Significance and context
Hedgehog (Hh) proteins are evolutionarily conserved signaling molecules that can act over several cell diameters and are implicated in a range of developmental processes. They are synthesized as precursor proteins that are secreted and undergo autoproteolytic cleavage to generate a biologically active amino-terminal fragment (Hh-N). Concomitant with cleavage, a cholesterol moiety is added to the carboxyl terminus of Hh-N that allows it to bind to cell membranes and restricts its range of action. Diffusion of Hh-N is further restricted by sequestration by its receptor, Patched (Ptc). The presence of the cholesterol anchor on Hh-N raises the question of how it is released from signaling cells. Burke et al. show that the product of the dispatched gene is a protein with a sterol-sensing domain; this protein releases Hh-N from signaling cells.
To identify additional genes acting in the Hh signaling pathway, a collection of P-element-induced lethal mutations on the third chromosome was screened for hedgehog (hh)-like phenotypes. One such mutation (l(3)S03770) was named dispatched (disp) and, by clonal analysis in the adult wing, shown to be specific for the Hh pathway. The disp gene was cloned by virtue of the P-element insertion, cDNAs were isolated and the nucleotide sequence determined. The predicted protein of 1,218 amino acids has 12 putative transmembrane domains and shows some similarity to Drosophila and vertebrate Ptc and Niemann-Pick type C (NPC1) proteins in a putative sterol-sensing domain (SSD).
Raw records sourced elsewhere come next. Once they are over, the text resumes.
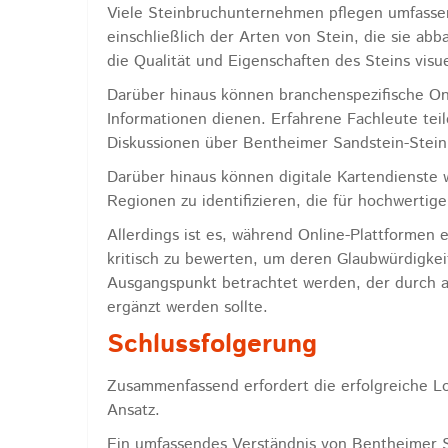
Viele Steinbruchunternehmen pflegen umfassend
einschließlich der Arten von Stein, die sie abb
die Qualität und Eigenschaften des Steins vis
Darüber hinaus können branchenspezifische On
Informationen dienen. Erfahrene Fachleute tei
Diskussionen über Bentheimer Sandstein-Stei
Darüber hinaus können digitale Kartendienste w
Regionen zu identifizieren, die für hochwerti
Allerdings ist es, während Online-Plattformen 
kritisch zu bewerten, um deren Glaubwürdigkeit 
Ausgangspunkt betrachtet werden, der durch a
ergänzt werden sollte.
Schlussfolgerung
Zusammenfassend erfordert die erfolgreiche Lo
Ansatz.
Ein umfassendes Verständnis von Bentheimer Sa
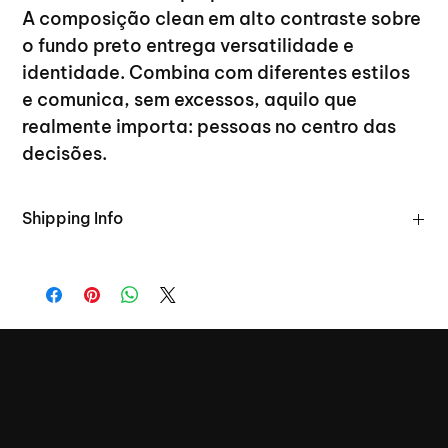
A composição clean em alto contraste sobre 
o fundo preto entrega versatilidade e 
identidade. Combina com diferentes estilos 
e comunica, sem excessos, aquilo que 
realmente importa: pessoas no centro das 
decisões.
Shipping Info
Ponto de Retirada: 
Haverá ponto de retirada exclusivo durante o evento 
Floripa Design Days (FDD26) nos dias 27 e 28 de março. A 
retirada poderá ser feita no local do evento, no Sapiens 
Parque, em Canasvieiras.
Endereço:
Av. Luiz Boiteux Piazza, 1302 - Canasvieiras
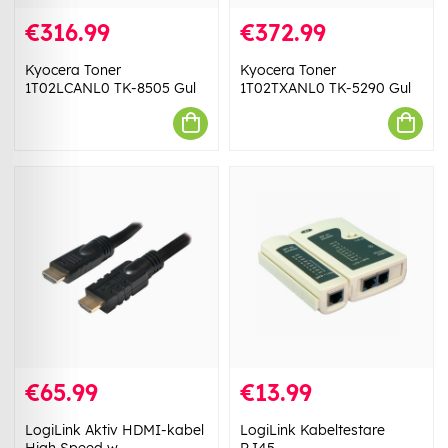
€316.99
€372.99
Kyocera Toner
Kyocera Toner
1T02LCANL0 TK-8505 Gul
1T02TXANL0 TK-5290 Gul
€65.99
€13.99
LogiLink Aktiv HDMI-kabel
LogiLink Kabeltestare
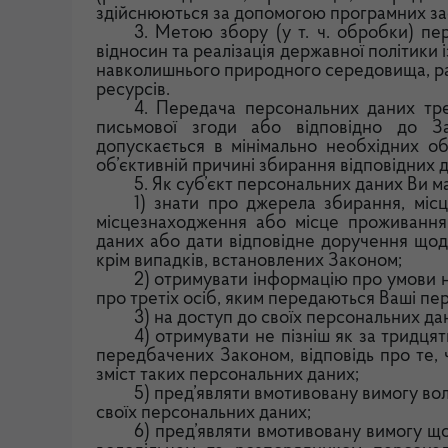
здійснюються за допомогою програмних зас
3. Метою збору (у т. ч. обробки) пе
відносин та реалізація державної політики
навколишнього природного середовища, ра
ресурсів.
4. Передача персональних даних тр
письмової згоди або відповідно до З
допускається в мінімально необхідних об
об’єктивній причині збирання відповідних 
5. Як суб’єкт персональних даних Ви м
1) знати про джерела збирання, міс
місцезнаходження або місце проживання
даних або дати відповідне доручення щод
крім випадків, встановлених Законом;
2) отримувати інформацію про умови 
про третіх осіб, яким передаються Ваші пер
3) на доступ до своїх персональних да
4) отримувати не пізніш як за тридцят
передбачених Законом, відповідь про те, 
зміст таких персональних даних;
5) пред’являти вмотивовану вимогу в
своїх персональних даних;
6) пред’являти вмотивовану вимогу щ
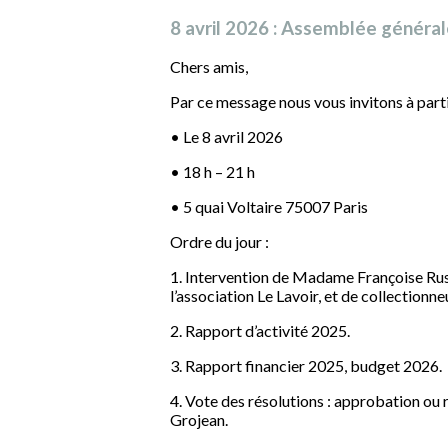
8 avril 2026 : Assemblée généra
Chers amis,
Par ce message nous vous invitons à part
• Le 8 avril 2026
• 18 h – 21 h
• 5 quai Voltaire 75007 Paris
Ordre du jour :
1. Intervention de Madame Françoise Russ
l’association Le Lavoir, et de collectionne
2. Rapport d’activité 2025.
3. Rapport financier 2025, budget 2026.
4. Vote des résolutions : approbation o
Grojean.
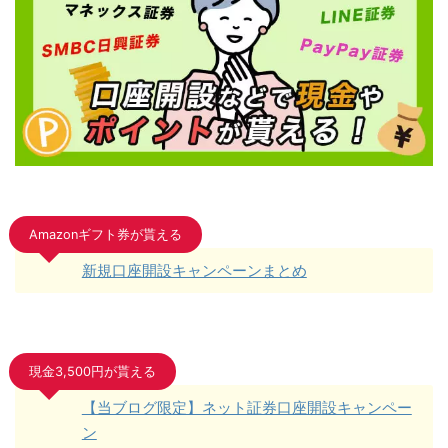
Amazonギフト券が貰える
新規口座開設キャンペーンまとめ
現金3,500円が貰える
【当ブログ限定】ネット証券口座開設キャンペー
ン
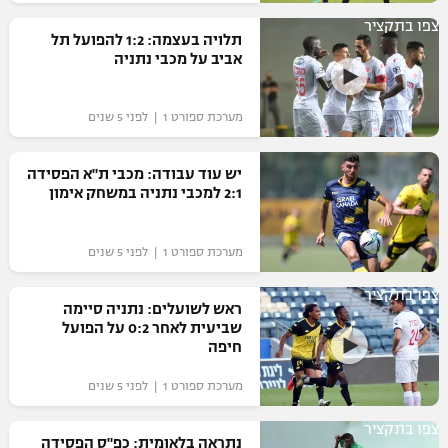
רשיון להקרנה פומבית לבית עסק
צפו בתקציר
תלויה בעצמה: 1:2 להפועל תל
אביב על מכבי נתניה
הצטרפות לחבילת הערוצים
מערכת ספורט 1 | לפני 5 שנים
לוח דרושים – ג'ובנט
תגיות
יש עוד עבודה: מכבי ת"א הפסידה
2:1 למכבי נתניה במשחק אימון
המגזין
מערכת ספורט 1 | לפני 5 שנים
צפו בתקציר
ראש לשועלים: נתניה סיימה
שביעית לאחר 0:2 על הפועל
חיפה
מערכת ספורט 1 | לפני 5 שנים
צפו בתקציר
נתראה בלאומית: כפ"ס הפסידה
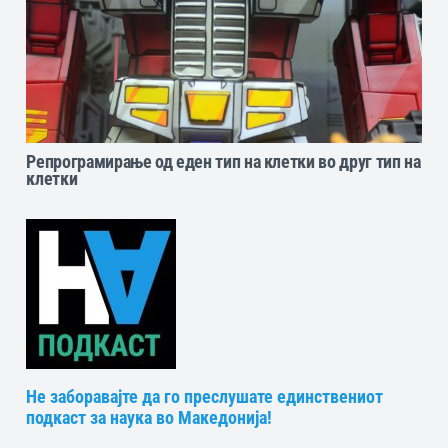
Репрограмирање од еден тип на клетки во друг тип на
клетки
Не заборавајте да го преслушате единствениот
подкаст за наука во Македонија!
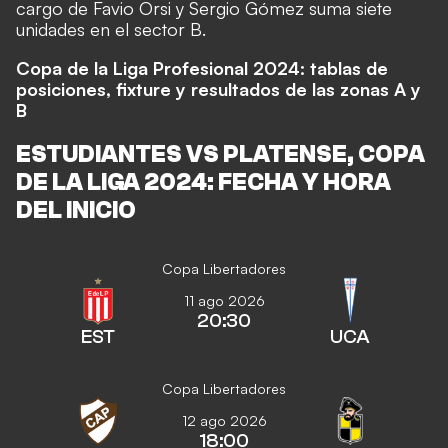
cargo de Favio Orsi y Sergio Gómez suma siete
unidades en el sector B.
Copa de la Liga Profesional 2024: tablas de
posiciones, fixture y resultados de las zonas A y
B
ESTUDIANTES VS PLATENSE, COPA
DE LA LIGA 2024: FECHA Y HORA
DEL INICIO
Copa Libertadores
11 ago 2026
20:30
EST
UCA
Copa Libertadores
12 ago 2026
18:00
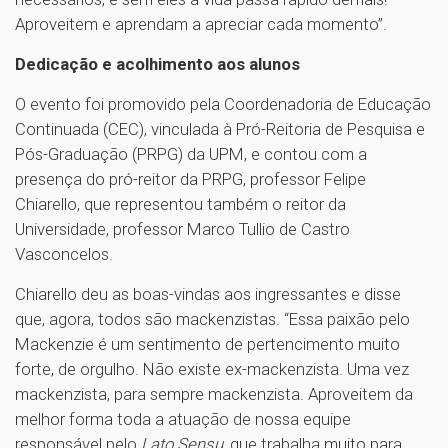
Aproveitem e aprendam a apreciar cada momento”.
Dedicação e acolhimento aos alunos
O evento foi promovido pela Coordenadoria de Educação
Continuada (CEC), vinculada à Pró-Reitoria de Pesquisa e
Pós-Graduação (PRPG) da UPM, e contou com a
presença do pró-reitor da PRPG, professor Felipe
Chiarello, que representou também o reitor da
Universidade, professor Marco Tullio de Castro
Vasconcelos.
Chiarello deu as boas-vindas aos ingressantes e disse
que, agora, todos são mackenzistas. “Essa paixão pelo
Mackenzie é um sentimento de pertencimento muito
forte, de orgulho. Não existe ex-mackenzista. Uma vez
mackenzista, para sempre mackenzista. Aproveitem da
melhor forma toda a atuação de nossa equipe
responsável pelo
Lato Sensu
, que trabalha muito para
Outside this region similarity is weak, and the authors suggest that Disp, along with a Caenorhabditis elegans Disp homolog, represents a new family of SSD-containing proteins. Further clonal analysis in wing imaginal discs showed that Disp functions only in Hh-secreting cells and plays no part in transducing the Hh signal, despite its similarity to Ptc. Fully processed Hh-N is observed in disp homozygotes, demonstrating that Disp has no role in proteolytic cleavage. Levels of Hh protein were, however, greatly increased in disp-/disp- cells, with a concomitant decrease in receiving cells, indicating that Hh is being retained in the mutant. This retention is dependent on the cholesterol moiety, as Hh-N lacking cholesterol was not retained in disp-/disp- cells.
Burke et al. make the intriguing observation that both sequestration of Hedgehog (by Ptc) and release (by Disp) involve proteins with SSDs and require the cholesterol modification of Hh-N so that, despite their inverse roles, these proteins may share a common mechanism.
This paper reports a new function for the Dispatched protein in the specific release of a cholesterol-modified protein from cell membranes. The precise mechanism by which it achieves this, and the role of the SSD remain, however, unexplained. The authors suggest a number of possibilities, but a detailed biochemical analysis is required to resolve the issue.